-------- STUDY MATERIAL --------

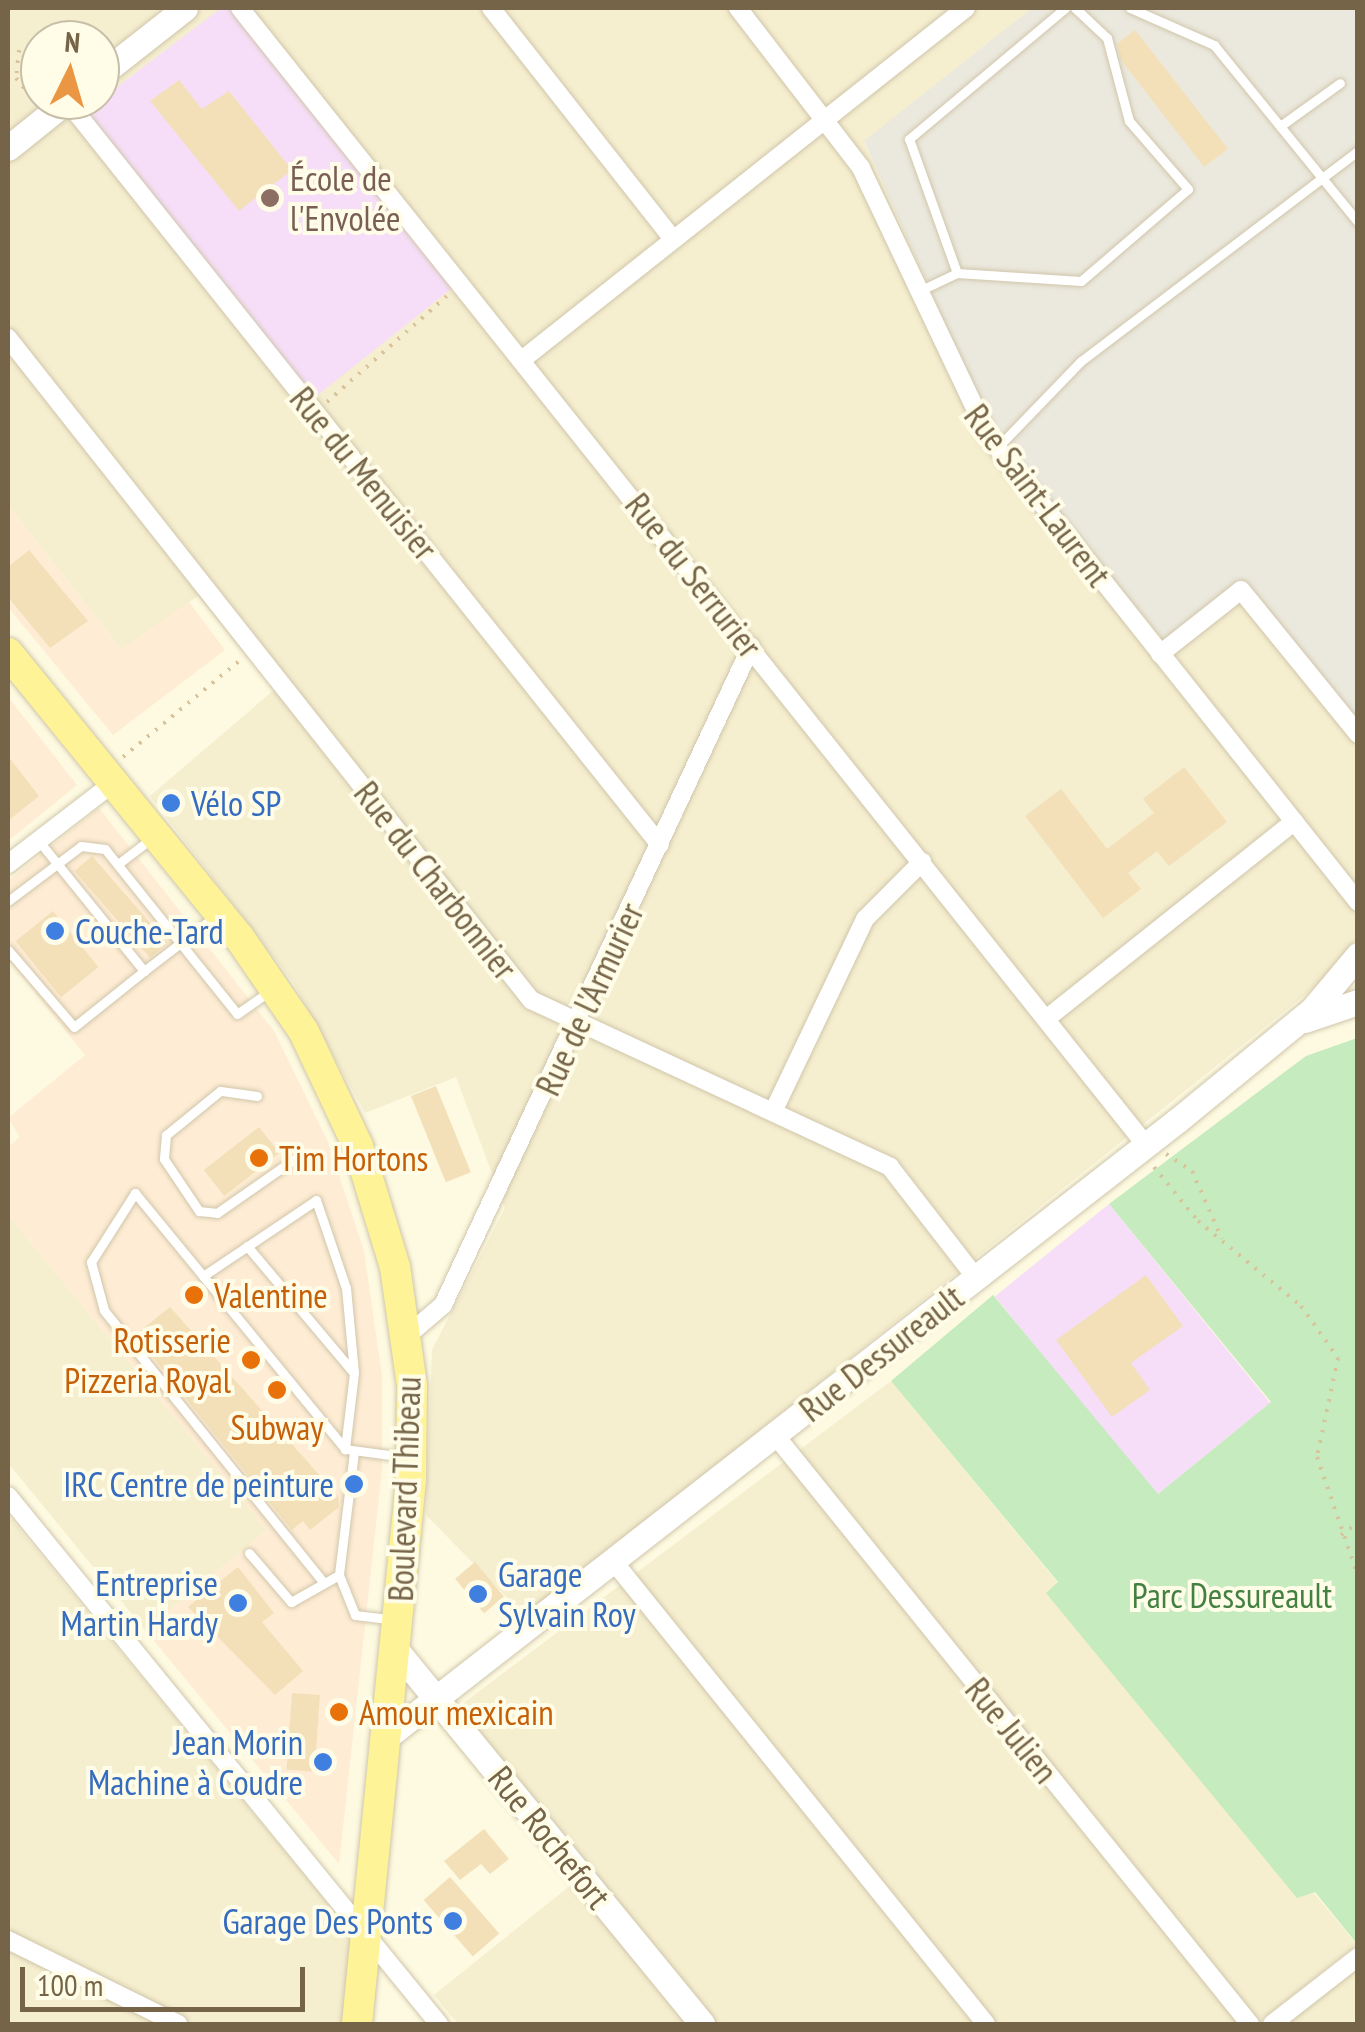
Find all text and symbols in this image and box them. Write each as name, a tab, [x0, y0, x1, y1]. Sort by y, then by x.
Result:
north arrow	[20, 20, 120, 120]
text: N	[63, 23, 82, 61]
place label: École de l'Envolée	[290, 157, 400, 239]
marker: École de l'Envolée	[259, 187, 281, 209]
street label: Rue du Menuisier	[282, 378, 446, 568]
street label: Rue Saint-Laurent	[956, 396, 1120, 594]
street label: Rue du Serrurier	[617, 485, 771, 665]
street label: Rue du Charbonnier	[346, 773, 526, 987]
place label: Vélo SP	[191, 782, 281, 824]
marker: Vélo SP	[160, 792, 182, 814]
street label: Rue de l'Armurier	[526, 896, 652, 1102]
place label: Couche-Tard	[75, 910, 224, 952]
marker: Couche-Tard	[44, 920, 66, 942]
place label: Tim Hortons	[279, 1137, 428, 1179]
marker: Tim Hortons	[248, 1147, 270, 1169]
place label: Valentine	[214, 1274, 328, 1316]
street label: Rue Dessureault	[791, 1276, 971, 1430]
marker: Valentine	[183, 1284, 205, 1306]
place label: Rotisserie Pizzeria Royal	[64, 1319, 231, 1401]
marker: Rotisserie Pizzeria Royal	[240, 1349, 262, 1371]
street label: Boulevard Thibeau	[379, 1375, 429, 1603]
marker: Subway	[266, 1379, 288, 1401]
place label: Subway	[231, 1406, 323, 1448]
place label: IRC Centre de peinture	[62, 1463, 334, 1505]
marker: IRC Centre de peinture	[343, 1473, 365, 1495]
place label: Garage Sylvain Roy	[498, 1553, 636, 1635]
place label: Entreprise Martin Hardy	[61, 1562, 218, 1644]
park label: Parc Dessureault	[1131, 1574, 1333, 1616]
marker: Garage Sylvain Roy	[467, 1583, 489, 1605]
marker: Entreprise Martin Hardy	[227, 1592, 249, 1614]
street label: Rue Julien	[957, 1669, 1067, 1791]
place label: Amour mexicain	[359, 1691, 554, 1733]
marker: Amour mexicain	[328, 1701, 350, 1723]
place label: Jean Morin Machine à Coudre	[88, 1721, 303, 1803]
marker: Jean Morin Machine à Coudre	[312, 1751, 334, 1773]
street label: Rue Rochefort	[480, 1757, 620, 1917]
place label: Garage Des Ponts	[222, 1900, 433, 1942]
marker: Garage Des Ponts	[442, 1910, 464, 1932]
scale bar	[25, 1947, 310, 2009]
text: 100 m	[37, 1965, 103, 2004]

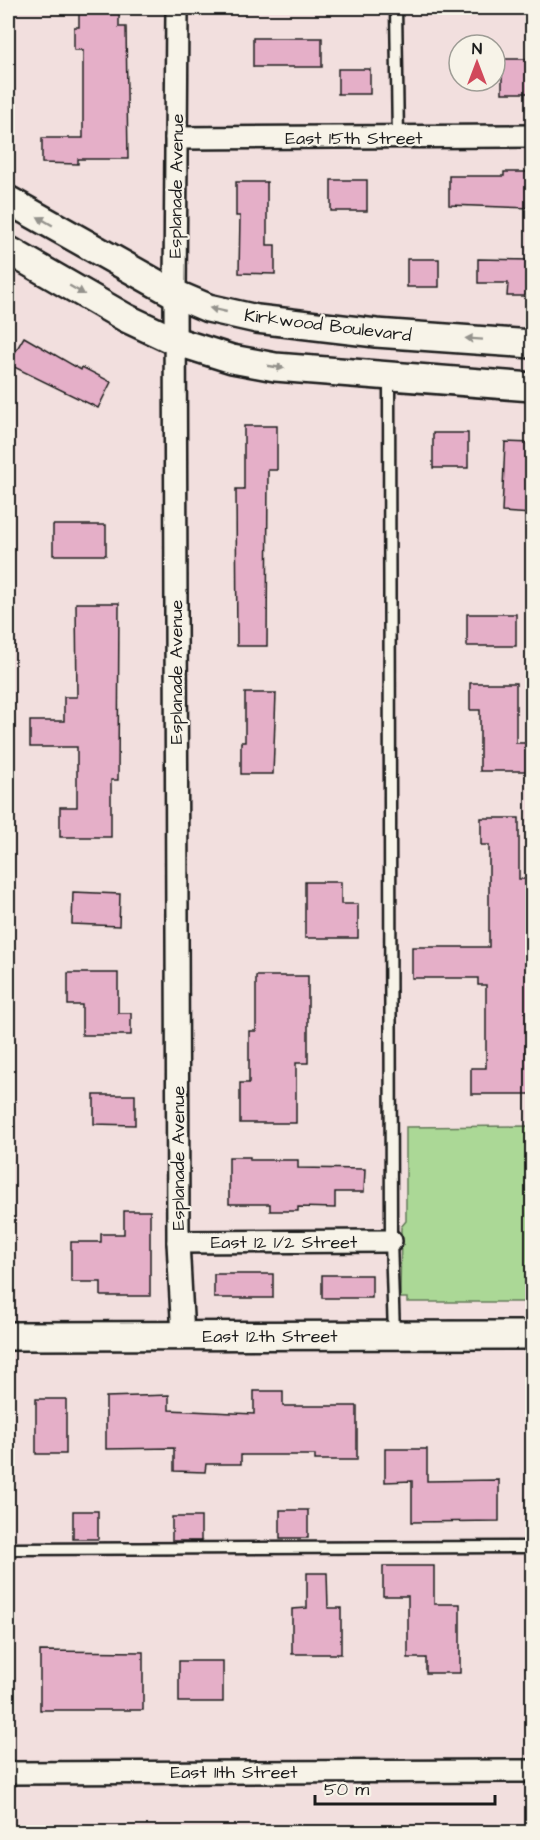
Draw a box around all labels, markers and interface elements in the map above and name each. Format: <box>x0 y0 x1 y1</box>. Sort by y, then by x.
north arrow <box>447 33 507 93</box>
text: N <box>472 38 482 60</box>
street label: Esplanade Avenue <box>163 113 190 258</box>
street label: East 15th Street <box>285 126 423 151</box>
one-way arrow <box>37 216 53 227</box>
one-way arrow <box>68 284 85 294</box>
street label: Kirkwood Boulevard <box>243 303 413 348</box>
one-way arrow <box>209 305 227 315</box>
one-way arrow <box>465 334 484 344</box>
one-way arrow <box>267 362 286 372</box>
street label: Esplanade Avenue <box>164 599 189 744</box>
street label: Esplanade Avenue <box>166 1085 191 1230</box>
street label: East 12 1/2 Street <box>211 1230 358 1255</box>
street label: East 12th Street <box>203 1324 338 1349</box>
street label: East 11th Street <box>171 1760 298 1785</box>
scale bar <box>315 1768 495 1806</box>
text: 50 m <box>324 1777 369 1802</box>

--------

**ACTIVITY**
Determine how many lines of the data above hold the word "mexicain". Output that number only.

**EXERCISE RESULT**
2